[Your instructions]
Give back every line of the data exactly. Pictures are not part of the copy.

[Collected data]
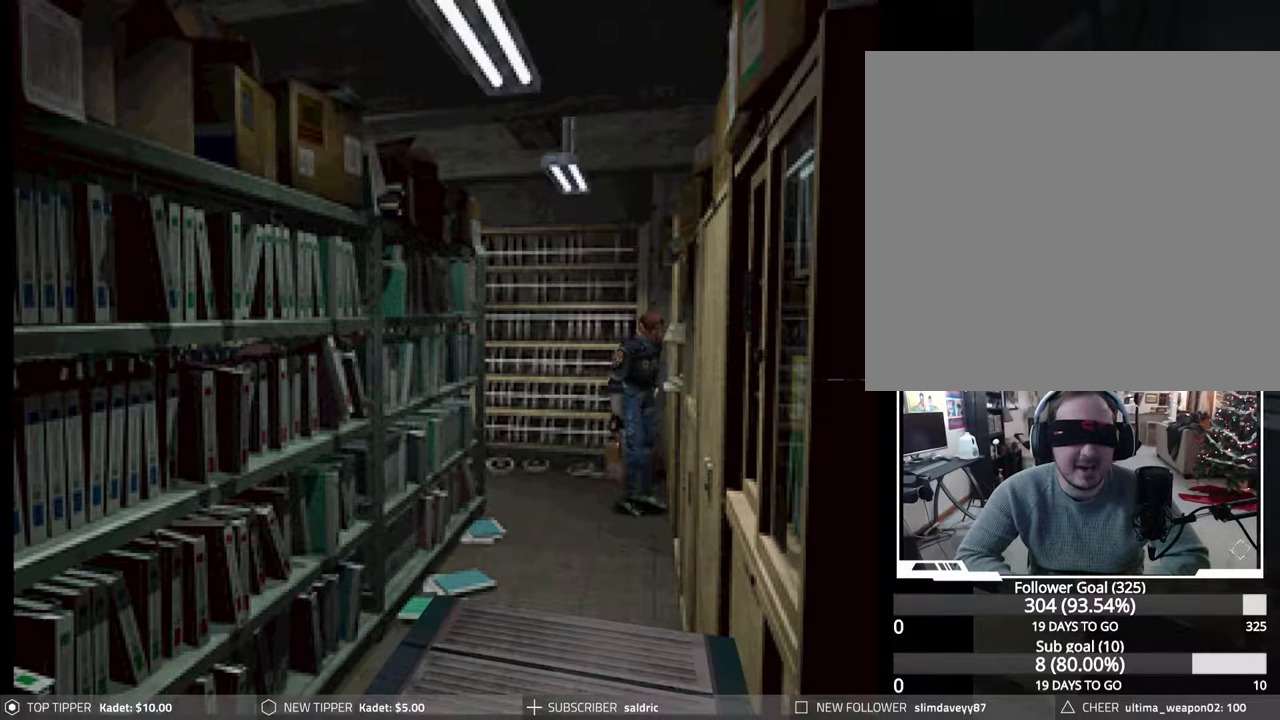
{"buttons": ["CIRCLE", "DPAD_LEFT"], "events": [[200, "CIRCLE", "down"]]}
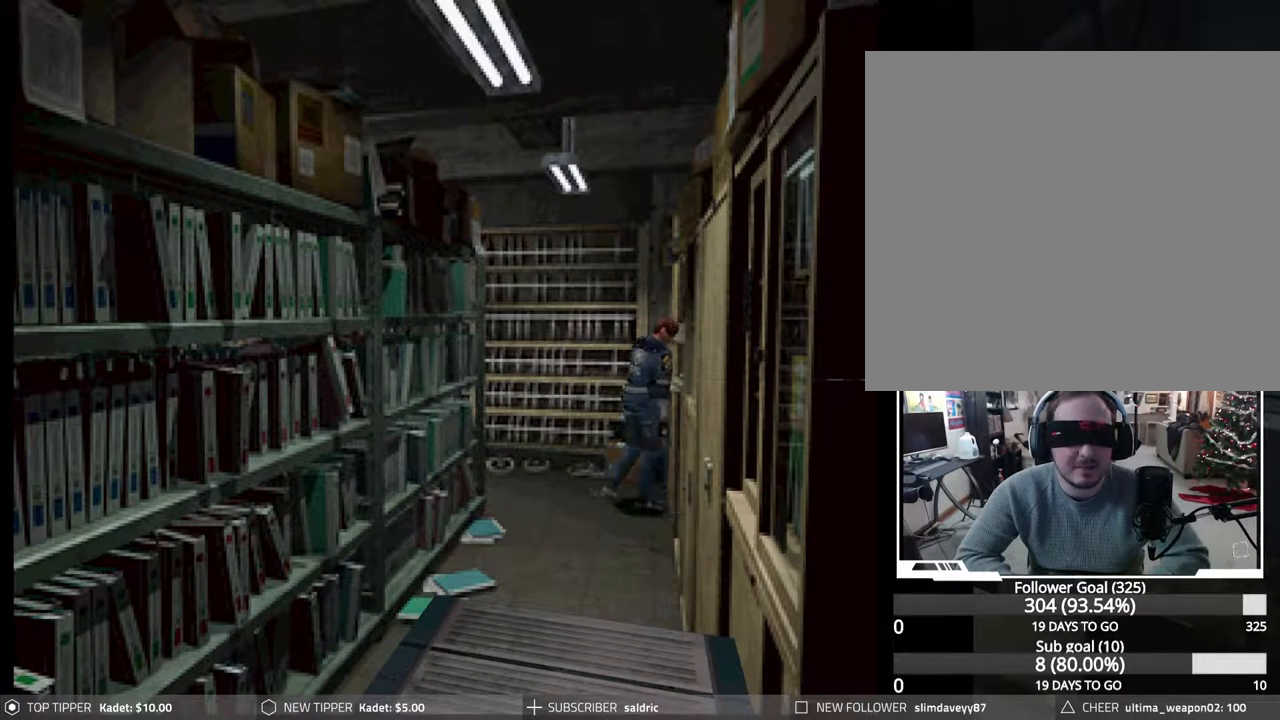
{"buttons": ["CROSS", "CIRCLE", "DPAD_UP", "DPAD_LEFT"], "events": [[283, "CROSS", "down"], [300, "DPAD_UP", "down"], [400, "CROSS", "up"], [467, "CROSS", "down"]]}
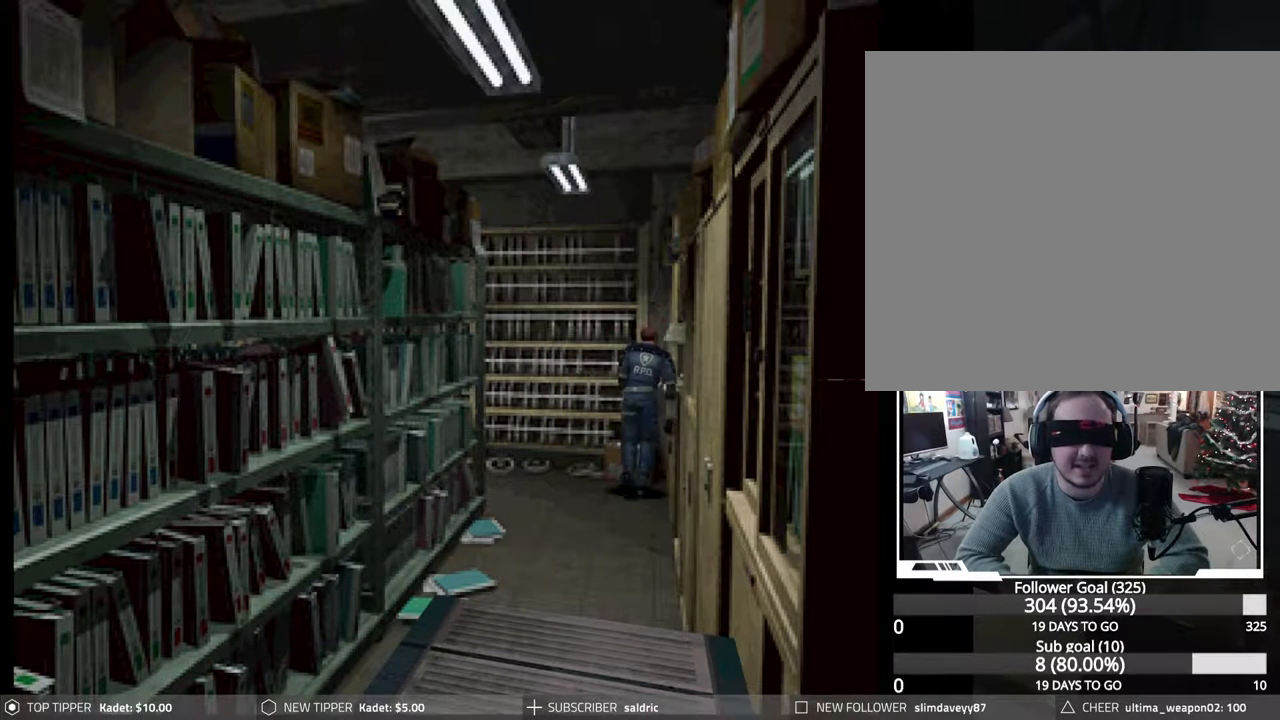
{"buttons": ["CIRCLE", "DPAD_UP", "DPAD_LEFT"], "events": [[83, "CROSS", "up"], [167, "CROSS", "down"], [283, "CROSS", "up"], [350, "CROSS", "down"], [467, "CROSS", "up"]]}
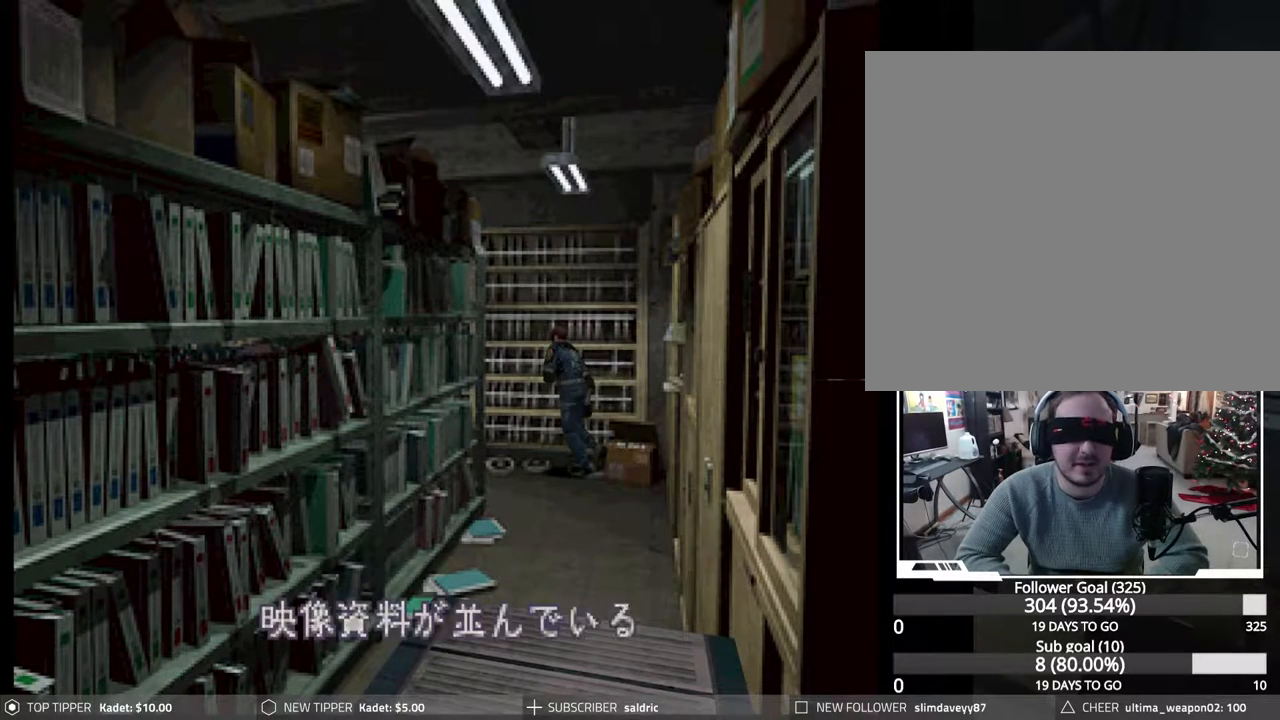
{"buttons": ["CROSS", "CIRCLE", "DPAD_UP"], "events": [[33, "CROSS", "down"], [133, "CROSS", "up"], [217, "CROSS", "down"], [317, "DPAD_LEFT", "up"], [350, "CROSS", "up"], [417, "CROSS", "down"]]}
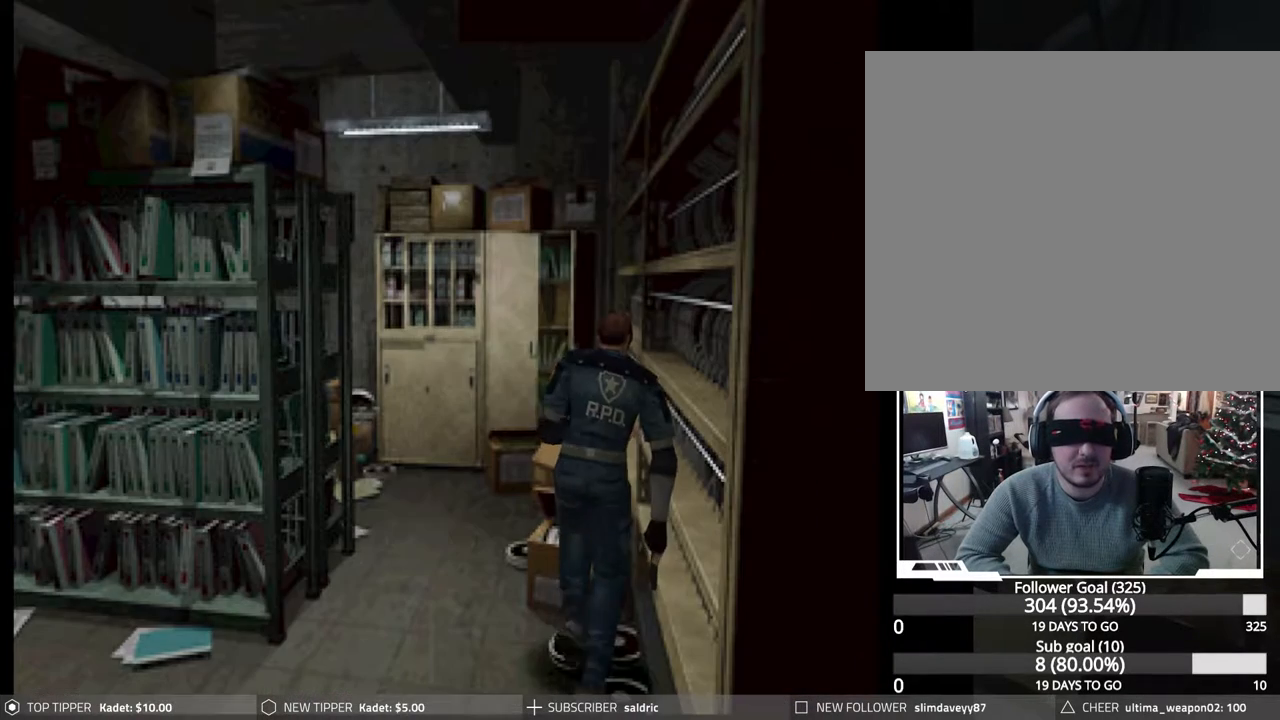
{"buttons": ["CIRCLE", "DPAD_UP", "DPAD_RIGHT"], "events": [[33, "CROSS", "up"], [117, "CROSS", "down"], [233, "CROSS", "up"], [300, "CROSS", "down"], [317, "DPAD_RIGHT", "down"], [433, "CROSS", "up"]]}
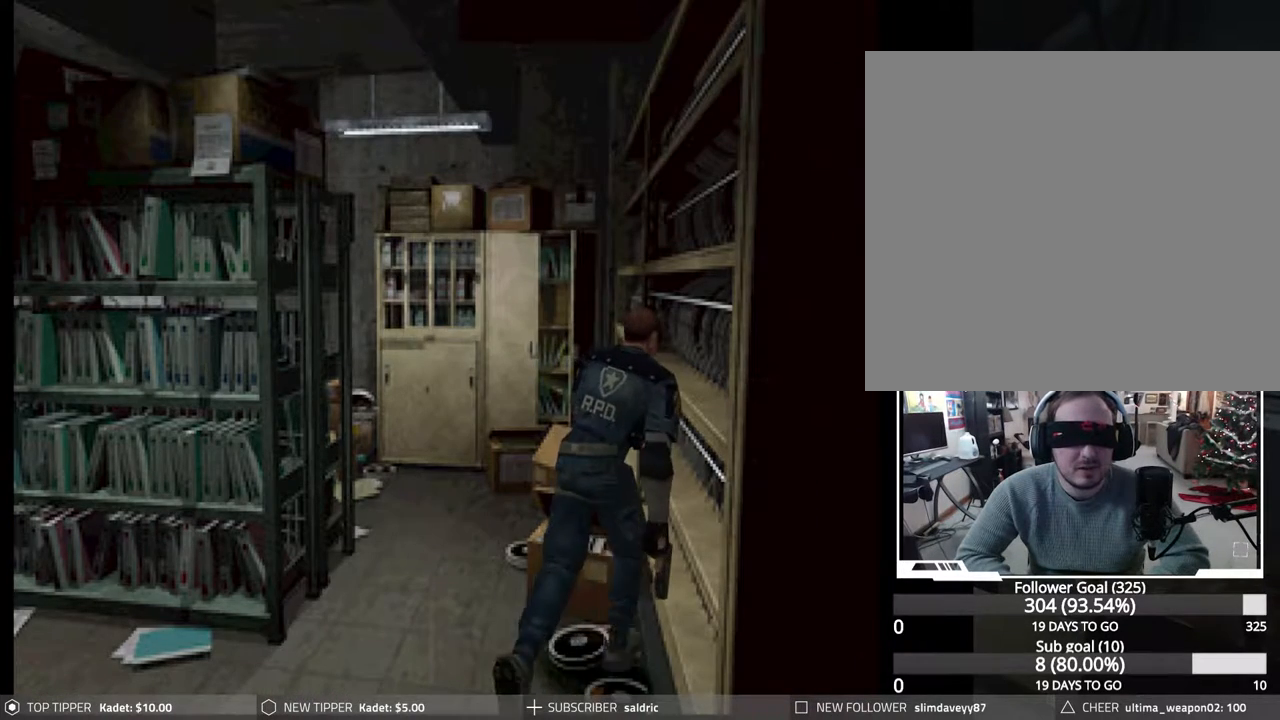
{"buttons": ["CROSS", "CIRCLE", "DPAD_UP", "DPAD_RIGHT"], "events": [[33, "CROSS", "down"], [150, "CROSS", "up"], [233, "CROSS", "down"], [350, "CROSS", "up"], [417, "CROSS", "down"]]}
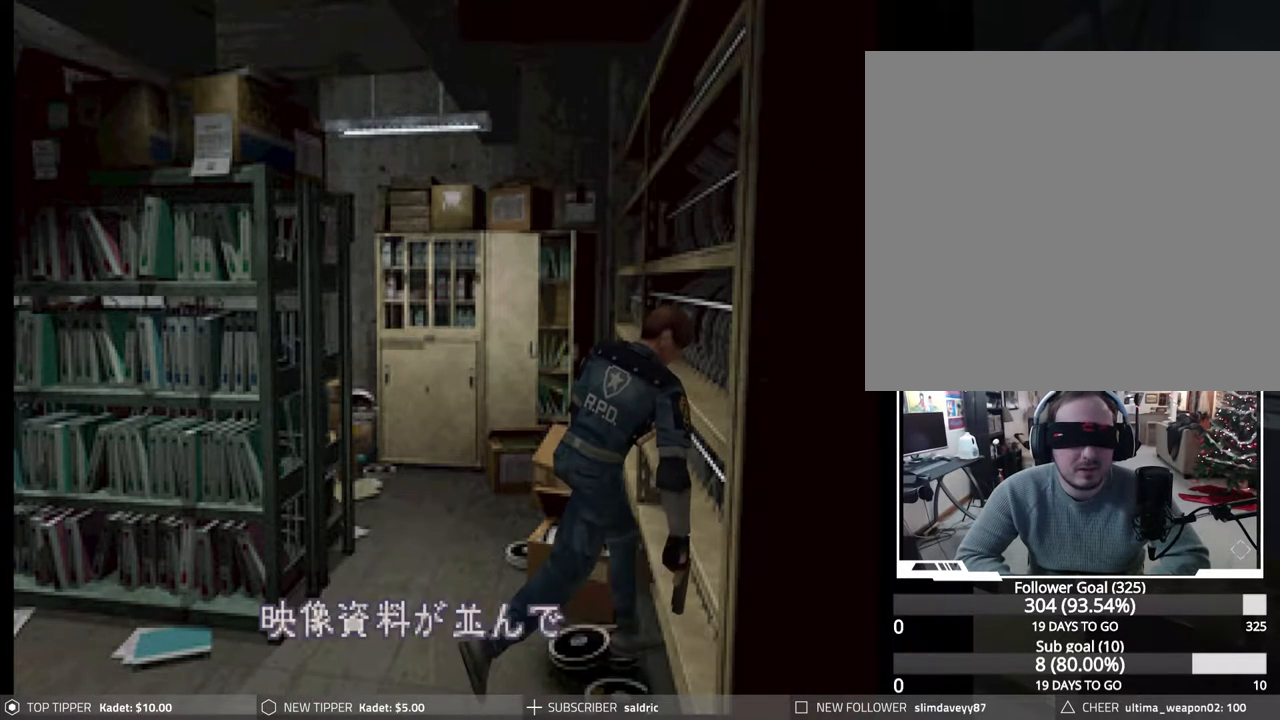
{"buttons": ["CIRCLE", "DPAD_UP", "DPAD_RIGHT"], "events": [[50, "CROSS", "up"], [133, "CROSS", "down"], [250, "CROSS", "up"], [317, "CROSS", "down"], [450, "CROSS", "up"]]}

[Your solution]
{"buttons": ["CIRCLE", "DPAD_LEFT"], "events": [[200, "CIRCLE", "down"]]}
{"buttons": ["CROSS", "CIRCLE", "DPAD_UP", "DPAD_LEFT"], "events": [[283, "CROSS", "down"], [300, "DPAD_UP", "down"], [400, "CROSS", "up"], [467, "CROSS", "down"]]}
{"buttons": ["CIRCLE", "DPAD_UP", "DPAD_LEFT"], "events": [[83, "CROSS", "up"], [167, "CROSS", "down"], [283, "CROSS", "up"], [350, "CROSS", "down"], [467, "CROSS", "up"]]}
{"buttons": ["CROSS", "CIRCLE", "DPAD_UP"], "events": [[33, "CROSS", "down"], [133, "CROSS", "up"], [217, "CROSS", "down"], [317, "DPAD_LEFT", "up"], [350, "CROSS", "up"], [417, "CROSS", "down"]]}
{"buttons": ["CIRCLE", "DPAD_UP", "DPAD_RIGHT"], "events": [[33, "CROSS", "up"], [117, "CROSS", "down"], [233, "CROSS", "up"], [300, "CROSS", "down"], [317, "DPAD_RIGHT", "down"], [433, "CROSS", "up"]]}
{"buttons": ["CROSS", "CIRCLE", "DPAD_UP", "DPAD_RIGHT"], "events": [[33, "CROSS", "down"], [150, "CROSS", "up"], [233, "CROSS", "down"], [350, "CROSS", "up"], [417, "CROSS", "down"]]}
{"buttons": ["CIRCLE", "DPAD_UP", "DPAD_RIGHT"], "events": [[50, "CROSS", "up"], [133, "CROSS", "down"], [250, "CROSS", "up"], [317, "CROSS", "down"], [450, "CROSS", "up"]]}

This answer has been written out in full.